• Excerpt provided:

7.3.4Block diagonal matrices

A square matrix whose diagonal is composed of square matrices (can be of different sizes). All blocks not along the diagonal are zero. Technically any square matrix can be considered a block diagonal matrix. Standard diagonal matrices are block diagonal matrices with 1x1 blocks (though any other dimension is valid too).

If we have two block matrices whose blocks are the same size (and they have the same number of blocks) then their product is given by the block diagonal matrix made by multiplying each pair of blocks and sticking the result in the expected place. Analogous to standard diagonal matrices, where you just multiply the corresponding entries along the diagonal.

7.3.4.1Relation to normal operators

Now we get to a nice result that seems vaguely reminiscent of polynomial factorisation over the reals. If we're in a real IPS, and $T \in \mathcal L(V)$, then $T$ is normal $\Leftrightarrow$ $T$ has a block diagonal matrix wrt some ortho basis of $V$ where each block is either 1x1 or 2x2 of the form

$$\begin{pmatrix} a & -b \\ b & a \end{pmatrix} \quad b > 0$$

Proof: $\Rightarrow$ is easy - the matrices commute (try it). $\Leftarrow$ is longer: let $T$ be normal, and prove using strong induction on the dimension. If $n=1$ or $n=2$, the theorem trivially holds (use the spectral theorem if $T$ is self-adjoint and section 3.1 otherwise). For our induction step, we note that if $T$ has a nonzero eigenvalue, then there is a one-dimensional invariant subspace (i.e., the span of the associated eigenvector). If it doesn't, then at the very least it has a two-dimensional invariant subspace (see section 5.5).

Let this invariant subspace of $\dim$ 1 or 2 be $U$. If the dim is 1, we take any arbitrary non-zero vector and divide it by its norm to get a vector of norm 1; this vector is a valid ortho basis for $U$. Clearly the matrix of $T|_U$ wrt this basis is 1x1. On the other hand, if the dim is 2, then $T|_U$ must be normal (see section 7.3.3, number 4). However, it can't be self-adjoint, for if it were, then it would have an eigenvalue (proved in a lemma in section 7.2.2), and so its dim would be 2 and not 1. So, since it's normal but not self-adjoint, then it has a 2x2 matrix wrt to some ortho basis (by (1) in section 7.3.1).

Then we just apply the induction hypothesis to $U^{\perp}$ which has dimension less than $n$. So there is some ortho basis for $U^{\perp}$ that results in a matrix of the desired form, and if we join it with the ortho basis of $U$, we get an ortho basis of $V$ that does what we want. QED

7.4Exercises

Note that sections 4 and beyond were not covered.

• Prompt 1:
Decide whether each statement below agrees with the notes on block diagonal matrices. Answer yes or no and quote the words from the notes that settle it.
(a) In a block diagonal matrix, every block off the diagonal is zero.
(b) The blocks along the diagonal must all be the same size.
(c) The proof of the ⇐ direction uses strong induction on the dimension.
• Prompt 2:
Continue the notes on block diagonal matrices, starting after their final sentence.

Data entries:
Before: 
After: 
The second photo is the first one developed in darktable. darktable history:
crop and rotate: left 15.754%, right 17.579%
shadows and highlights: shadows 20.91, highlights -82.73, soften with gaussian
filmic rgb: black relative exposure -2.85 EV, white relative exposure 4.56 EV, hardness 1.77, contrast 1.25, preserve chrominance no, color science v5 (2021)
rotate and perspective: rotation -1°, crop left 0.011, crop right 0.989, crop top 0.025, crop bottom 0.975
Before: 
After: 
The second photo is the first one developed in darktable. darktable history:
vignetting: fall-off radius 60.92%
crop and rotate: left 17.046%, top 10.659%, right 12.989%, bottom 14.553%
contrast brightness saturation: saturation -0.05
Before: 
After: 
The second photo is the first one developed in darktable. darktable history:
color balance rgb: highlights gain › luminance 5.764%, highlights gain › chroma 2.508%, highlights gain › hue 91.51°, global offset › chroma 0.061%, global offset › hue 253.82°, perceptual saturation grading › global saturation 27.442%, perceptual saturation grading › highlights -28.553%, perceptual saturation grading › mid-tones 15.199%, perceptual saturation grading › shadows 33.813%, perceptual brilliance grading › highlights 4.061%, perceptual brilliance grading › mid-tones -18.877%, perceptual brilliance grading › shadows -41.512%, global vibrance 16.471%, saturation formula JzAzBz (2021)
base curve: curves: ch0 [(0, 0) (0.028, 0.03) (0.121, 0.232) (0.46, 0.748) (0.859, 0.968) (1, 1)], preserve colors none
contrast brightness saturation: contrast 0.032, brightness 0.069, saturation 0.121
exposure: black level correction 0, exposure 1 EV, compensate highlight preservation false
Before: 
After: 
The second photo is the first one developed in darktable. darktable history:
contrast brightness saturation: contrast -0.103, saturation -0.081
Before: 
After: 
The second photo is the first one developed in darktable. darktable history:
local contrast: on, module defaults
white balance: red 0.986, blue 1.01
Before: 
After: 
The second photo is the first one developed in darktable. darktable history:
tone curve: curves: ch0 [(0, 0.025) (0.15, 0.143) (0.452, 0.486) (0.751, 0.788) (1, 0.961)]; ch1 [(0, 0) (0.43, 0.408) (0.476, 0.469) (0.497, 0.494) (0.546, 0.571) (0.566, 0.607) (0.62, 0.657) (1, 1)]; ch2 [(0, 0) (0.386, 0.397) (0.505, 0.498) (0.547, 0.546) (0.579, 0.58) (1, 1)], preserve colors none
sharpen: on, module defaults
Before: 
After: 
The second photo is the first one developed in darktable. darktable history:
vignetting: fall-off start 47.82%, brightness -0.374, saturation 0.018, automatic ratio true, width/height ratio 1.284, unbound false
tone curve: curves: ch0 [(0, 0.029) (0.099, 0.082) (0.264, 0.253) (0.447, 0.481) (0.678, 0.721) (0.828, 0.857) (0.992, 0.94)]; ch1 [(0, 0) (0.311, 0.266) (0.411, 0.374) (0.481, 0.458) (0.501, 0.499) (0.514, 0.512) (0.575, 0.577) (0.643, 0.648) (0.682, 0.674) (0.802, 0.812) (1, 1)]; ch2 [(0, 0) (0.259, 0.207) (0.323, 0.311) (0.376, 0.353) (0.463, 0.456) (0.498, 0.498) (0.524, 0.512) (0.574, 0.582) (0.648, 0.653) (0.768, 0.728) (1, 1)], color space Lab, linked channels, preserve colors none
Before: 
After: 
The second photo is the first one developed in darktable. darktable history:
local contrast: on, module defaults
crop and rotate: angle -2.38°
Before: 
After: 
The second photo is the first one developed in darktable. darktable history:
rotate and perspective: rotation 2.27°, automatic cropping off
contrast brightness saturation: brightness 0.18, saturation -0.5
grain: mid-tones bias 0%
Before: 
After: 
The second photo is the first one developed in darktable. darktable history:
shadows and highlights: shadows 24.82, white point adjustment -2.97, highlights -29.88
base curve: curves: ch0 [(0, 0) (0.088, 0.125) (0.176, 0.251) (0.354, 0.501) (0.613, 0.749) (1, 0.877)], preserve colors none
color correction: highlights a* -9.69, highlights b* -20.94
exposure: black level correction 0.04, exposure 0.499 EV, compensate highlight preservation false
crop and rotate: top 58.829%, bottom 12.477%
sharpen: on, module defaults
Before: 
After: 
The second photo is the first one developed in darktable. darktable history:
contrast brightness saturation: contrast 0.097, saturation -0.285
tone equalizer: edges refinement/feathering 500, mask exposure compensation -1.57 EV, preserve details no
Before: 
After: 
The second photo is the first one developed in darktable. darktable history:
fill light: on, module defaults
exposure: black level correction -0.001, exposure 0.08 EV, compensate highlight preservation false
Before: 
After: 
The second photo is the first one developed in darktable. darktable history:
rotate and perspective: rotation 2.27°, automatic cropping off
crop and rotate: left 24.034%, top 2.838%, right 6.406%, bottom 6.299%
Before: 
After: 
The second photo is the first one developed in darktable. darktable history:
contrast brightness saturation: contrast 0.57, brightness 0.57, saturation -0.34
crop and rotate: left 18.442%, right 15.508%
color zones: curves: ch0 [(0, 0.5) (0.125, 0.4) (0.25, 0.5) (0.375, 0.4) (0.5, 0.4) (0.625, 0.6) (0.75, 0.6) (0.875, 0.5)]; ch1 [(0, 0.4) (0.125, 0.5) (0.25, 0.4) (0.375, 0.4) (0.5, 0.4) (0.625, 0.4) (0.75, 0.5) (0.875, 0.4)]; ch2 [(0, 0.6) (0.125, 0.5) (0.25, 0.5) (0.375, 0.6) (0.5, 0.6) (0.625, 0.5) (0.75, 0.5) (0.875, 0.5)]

• Result 1:
(a) Yes: "All blocks not along the diagonal are zero."
(b) No: "A square matrix whose diagonal is composed of square matrices (can be of different sizes)."
(c) Yes: "let $T$ be normal, and prove using strong induction on the dimension."

• Result 2:
  • To show that an operator is not self-adjoint, you just need to produce $u, v$ such that $\langle Tu, v\rangle \neq \langle u, Tv \rangle$.
  • Note that the proposition which states that the matrix of an adjoint is the conjugate transpose of the original matrix only applies wrt orthonormal bases.
  • The product of two self-adjoint operators is only self-adjoint if the multiplication is commutative.
  • The set of self-adjoint operators is a subspace only in a real IPS, not in a complex IPS (not closed under scalar multiple because of the whole complex conjugate thing - $iI$ is not, for example).
  • If $P^2=P$ is an orthogonal projection, then it's self-adjoint, and vice versa. Proof: Find a subspace $U$ for the projection, consider $V = U \oplus U^{\perp}$, look at the decomps of two vectors in $V$, use additivity and orthogonality to prove that $P$ is self-adjoint (should be easy). For the other direction, write any vector $v$ as the sum of something in the range of $P$ ($U$) and its nullspace ($U^{\perp}$), using the trick that $v-Pv$ is in the nullspace (because $P(v-Pv) = Pv - P^2v = Pv-Pv=0$).
  • The set of normal operators on a vs with $\dim > 1$ is not a subspace, because additivity is not satisfied. Try to make up an example where normality does not arise.
  • For a normal operator, the nullspaces of $T^k$ and $T$ are identical. Same for range. Reason: too long to write out.
  • To prove that a particular operator is not self-adjoint given only some of its mappings, first try to determine two different eigenvalues (and associated eigenvectors) from these mappings. Then take the inner product of the eigenvectors from distinct eigenvalues and show that they are not orthogonal (and thus the operator cannot be self-adjoint).
  • If we're working on a complex IPS, a normal operator $T$ is self-adjoint $\Leftrightarrow$ all of its eigenvalues are real.
  • Every normal op on a complex IPS has square and cube root (presumably this is true for $n>3$ too). Proof by spectral theorem, and defining a new operator that uses the square/cube roots of the eigenvalues of the original op.

8Chapter 8: Operators on complex vector spaces

8.1Generalised eigenvectors

Why do we need generalised eigenvectors? The motivation arises from the desire to describe $V$ via the direct sum decomposition of invariant subspaces:

$$V = U_1 \oplus \cdots \oplus U_n$$

It would be nice if all of these subspaces were one-dimensional. Of course, that's not always possible - indeed, it's only possible when the eigenvectors form a basis (in which case we have the decomposition $\DeclareMathOperator{\n}{null} V = \n(T-\lambda_1 I)\oplus\cdots\oplus \n(T-\lambda_nI)$ for the distinct eigenvalues $\lambda$). Last chapter, we showed that this can occur for all self-adjoint operators on a complex IPS. Unfortunately, this doesn't hold for all operators. To improve this bleak situation, we introduce the concept of generalised eigenvectors: $(T-\lambda I)^j v = 0$ for some $j > 0$. Then we have the following decomposition:

$$V = \n (T-\lambda_1 I)^{\dim V} \oplus \cdots (T-\lambda_n)^{\dim V}$$

(We will soon see that $j = \dim V$ for all generalised eigenvalues.)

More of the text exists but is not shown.